Tuesday, September 18, 2007

Book Review: Lies of Locke Lamora & Red Seas Under Red Skies

"Has it got any sports in it?"

"Fencing. Fighting. Torture. Poison. True love. Hate. Revenge. Giants. Hunters. Bad men. Good men. Beautifulest ladies. Snakes. Spiders. Beasts of all natures and descriptions. Pain. Death. Brave men. Coward men. Strongest men. Chases. Escapes. Lies. Truths. Passion. Miracles."
I've been talking up these books for a while now, but I wanted to write a double review and that had to wait for my completion of the second volume. So:

Here we have two installments of Scott Lynch's Gentleman Bastards sequence. You really must read The Lies of Locke Lamora first. It contains essential backstory, although even with plentiful use of flashback the reader is still left with tantalizing gaps in the characters' history. Without some grounding in Lynch's world, you will be lost, because the cast is large and the plots entwined.

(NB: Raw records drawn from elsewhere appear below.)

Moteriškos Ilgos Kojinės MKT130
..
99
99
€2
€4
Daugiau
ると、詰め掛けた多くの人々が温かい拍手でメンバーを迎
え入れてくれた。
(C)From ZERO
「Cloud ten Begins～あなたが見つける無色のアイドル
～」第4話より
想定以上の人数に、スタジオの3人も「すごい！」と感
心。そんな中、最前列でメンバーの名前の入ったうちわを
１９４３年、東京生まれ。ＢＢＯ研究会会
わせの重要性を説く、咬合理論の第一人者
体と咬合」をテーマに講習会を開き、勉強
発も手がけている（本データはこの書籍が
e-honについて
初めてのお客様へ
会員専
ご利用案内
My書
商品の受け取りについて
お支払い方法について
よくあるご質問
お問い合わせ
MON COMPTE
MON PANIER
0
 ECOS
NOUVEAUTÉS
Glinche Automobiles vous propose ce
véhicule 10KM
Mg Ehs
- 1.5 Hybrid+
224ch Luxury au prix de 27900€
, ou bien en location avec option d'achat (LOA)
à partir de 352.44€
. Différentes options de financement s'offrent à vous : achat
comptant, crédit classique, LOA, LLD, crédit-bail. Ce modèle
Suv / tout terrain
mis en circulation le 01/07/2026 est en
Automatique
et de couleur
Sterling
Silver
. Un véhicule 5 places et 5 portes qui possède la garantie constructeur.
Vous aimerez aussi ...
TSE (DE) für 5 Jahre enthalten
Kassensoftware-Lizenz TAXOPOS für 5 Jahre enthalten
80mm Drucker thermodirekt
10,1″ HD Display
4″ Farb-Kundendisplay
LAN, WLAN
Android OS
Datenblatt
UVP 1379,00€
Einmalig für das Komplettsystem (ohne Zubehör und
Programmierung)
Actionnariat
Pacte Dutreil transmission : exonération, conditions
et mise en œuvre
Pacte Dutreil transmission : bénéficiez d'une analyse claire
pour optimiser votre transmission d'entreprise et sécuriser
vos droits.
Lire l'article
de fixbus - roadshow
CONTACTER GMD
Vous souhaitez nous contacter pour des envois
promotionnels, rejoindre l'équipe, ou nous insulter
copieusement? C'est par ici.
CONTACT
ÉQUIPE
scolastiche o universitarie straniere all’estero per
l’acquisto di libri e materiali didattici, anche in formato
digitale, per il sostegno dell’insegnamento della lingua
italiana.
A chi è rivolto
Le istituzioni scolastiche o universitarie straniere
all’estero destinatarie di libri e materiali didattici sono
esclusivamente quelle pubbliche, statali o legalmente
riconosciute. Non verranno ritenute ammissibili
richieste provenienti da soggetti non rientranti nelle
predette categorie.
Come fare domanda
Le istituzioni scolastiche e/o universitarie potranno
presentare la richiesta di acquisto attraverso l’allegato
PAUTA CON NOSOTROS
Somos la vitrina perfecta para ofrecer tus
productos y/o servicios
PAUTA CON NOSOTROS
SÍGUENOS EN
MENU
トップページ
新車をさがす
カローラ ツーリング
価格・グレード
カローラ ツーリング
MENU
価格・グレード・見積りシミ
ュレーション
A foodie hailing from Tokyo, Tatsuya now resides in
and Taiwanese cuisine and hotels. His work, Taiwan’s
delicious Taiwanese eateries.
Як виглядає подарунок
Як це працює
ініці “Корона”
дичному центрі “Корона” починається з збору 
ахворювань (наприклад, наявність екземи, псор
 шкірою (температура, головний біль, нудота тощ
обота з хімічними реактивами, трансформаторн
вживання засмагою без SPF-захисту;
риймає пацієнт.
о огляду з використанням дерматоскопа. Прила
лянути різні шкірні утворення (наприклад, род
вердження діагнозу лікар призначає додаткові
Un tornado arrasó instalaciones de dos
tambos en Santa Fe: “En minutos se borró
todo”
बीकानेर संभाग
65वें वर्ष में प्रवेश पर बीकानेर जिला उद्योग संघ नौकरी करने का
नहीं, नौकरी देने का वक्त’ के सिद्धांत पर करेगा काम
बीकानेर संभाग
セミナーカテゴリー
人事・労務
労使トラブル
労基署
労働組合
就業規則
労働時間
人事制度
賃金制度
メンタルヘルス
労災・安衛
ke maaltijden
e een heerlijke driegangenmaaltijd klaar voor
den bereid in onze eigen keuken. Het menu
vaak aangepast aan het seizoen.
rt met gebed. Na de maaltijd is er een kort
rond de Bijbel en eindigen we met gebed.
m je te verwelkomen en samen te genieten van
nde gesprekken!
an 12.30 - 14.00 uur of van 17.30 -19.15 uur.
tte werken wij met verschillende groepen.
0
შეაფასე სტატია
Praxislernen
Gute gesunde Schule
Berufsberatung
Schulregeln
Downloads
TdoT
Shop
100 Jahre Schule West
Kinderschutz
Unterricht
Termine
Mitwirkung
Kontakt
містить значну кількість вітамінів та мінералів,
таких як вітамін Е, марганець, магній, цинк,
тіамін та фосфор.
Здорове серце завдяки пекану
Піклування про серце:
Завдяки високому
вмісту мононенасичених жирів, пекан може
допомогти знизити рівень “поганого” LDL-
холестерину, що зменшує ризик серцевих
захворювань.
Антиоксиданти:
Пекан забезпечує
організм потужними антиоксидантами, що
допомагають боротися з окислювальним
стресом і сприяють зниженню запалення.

Imagine if George R.R. Martin had written an entire series based on the criminal underworld of King's Landing. Picture as a protagonist a cross between MacGyver, Captain Jack Sparrow, and Parker. Imagine that every time Baldrick had a cunning plan it actually could work. These are books about scheming, lying, cheating thieves, and their schemes incidentally produce a certain amount of high adventure.

Settings range from convincingly filthy slums to soaring towers that may be the relic of a culture from the deep past or the far future (is this more Star Wars than Book of the New Sun? uncertain.). Characterizations are broad when appropriate but generally reflect a more nuanced psychology. In Locke Lamora we could have a generic Prince of Thieves, but Lynch imbues him with personality, history, and flair. He also avoids the general trap of permitting readers to grow too comfortable. Death, mayhem, unexpected reverses, and hollow victories abound.

The first book could exist as a stand-alone feature; most of the main plot threads are resolved by the novel's end, and we get some significant closure while preserving some uncertainty for the future. Red Seas Under Red Skies, by contrast, ends on something of a cliffhanger, and my emotional attachment to the characters is at war with my admiration for Lynch's nerve with respect to how I hope things shake out.

The only quibbles: sometimes the dialogue is pedestrian, although it's occasionally hilarious (who can argue, through a mouthful of broken teeth, with lines like "one plus one equals don't fuck with me"?) and there is NO MORE of this for a long time, since Red Seas was just released. Also, while one can entertain one's self with casting games* and imagining how some of the more dramatic scenes would play on screen, these books, I fear, are basically unfilmable; too much depends on intricate plots that would require substantial narration to explain or, as is perhaps more likely, a more intelligent audience than the average pack of adolescent boys which makes up the target audience for action-adventure movies.

Highly recommended for fantasy and adventure fans and for others who enjoy a good yarn.

* Locke really requires a young Clive Owen type, and perhaps Vincent Cassel might do as as the villain in Lies and Terrence Stamp would for Red Seas. Or maybe not. Thoughts?